* EXERCISE
Print the lines of the records below, starting at the line that contains "left hip: (246, 491, 6)" and continuing through the final line, with both ends included.

SUPPLIED MATERIAL START

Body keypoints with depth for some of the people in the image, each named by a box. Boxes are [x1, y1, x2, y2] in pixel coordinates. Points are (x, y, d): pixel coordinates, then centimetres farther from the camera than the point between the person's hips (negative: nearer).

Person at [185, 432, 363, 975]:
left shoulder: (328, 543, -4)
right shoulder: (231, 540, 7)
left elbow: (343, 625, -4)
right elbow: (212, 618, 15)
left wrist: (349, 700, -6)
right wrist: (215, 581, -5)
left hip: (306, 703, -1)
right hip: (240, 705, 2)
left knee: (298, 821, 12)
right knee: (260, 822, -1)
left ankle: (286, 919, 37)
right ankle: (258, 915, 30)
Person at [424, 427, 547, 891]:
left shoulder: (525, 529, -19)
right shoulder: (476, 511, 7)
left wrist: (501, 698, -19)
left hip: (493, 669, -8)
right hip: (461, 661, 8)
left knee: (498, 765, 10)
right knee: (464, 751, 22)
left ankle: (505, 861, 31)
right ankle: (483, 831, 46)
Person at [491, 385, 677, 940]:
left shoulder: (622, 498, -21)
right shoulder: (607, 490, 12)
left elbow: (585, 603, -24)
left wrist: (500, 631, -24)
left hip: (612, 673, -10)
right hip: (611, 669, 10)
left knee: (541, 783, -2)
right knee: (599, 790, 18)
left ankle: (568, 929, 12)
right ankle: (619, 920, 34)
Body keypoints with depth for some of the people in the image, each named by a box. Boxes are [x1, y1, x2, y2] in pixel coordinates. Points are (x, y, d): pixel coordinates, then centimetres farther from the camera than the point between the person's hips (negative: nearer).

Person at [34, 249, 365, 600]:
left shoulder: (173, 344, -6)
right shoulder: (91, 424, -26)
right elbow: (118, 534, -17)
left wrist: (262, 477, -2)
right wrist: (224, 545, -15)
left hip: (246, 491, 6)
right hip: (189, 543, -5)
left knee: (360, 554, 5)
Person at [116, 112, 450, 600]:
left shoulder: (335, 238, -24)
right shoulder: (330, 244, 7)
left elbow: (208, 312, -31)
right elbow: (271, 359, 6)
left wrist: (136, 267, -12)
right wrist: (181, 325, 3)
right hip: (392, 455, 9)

SUPPLIED MATERIAL END

* ANSWER TO THE EXERCISE
left hip: (246, 491, 6)
right hip: (189, 543, -5)
left knee: (360, 554, 5)
Person at [116, 112, 450, 600]:
left shoulder: (335, 238, -24)
right shoulder: (330, 244, 7)
left elbow: (208, 312, -31)
right elbow: (271, 359, 6)
left wrist: (136, 267, -12)
right wrist: (181, 325, 3)
right hip: (392, 455, 9)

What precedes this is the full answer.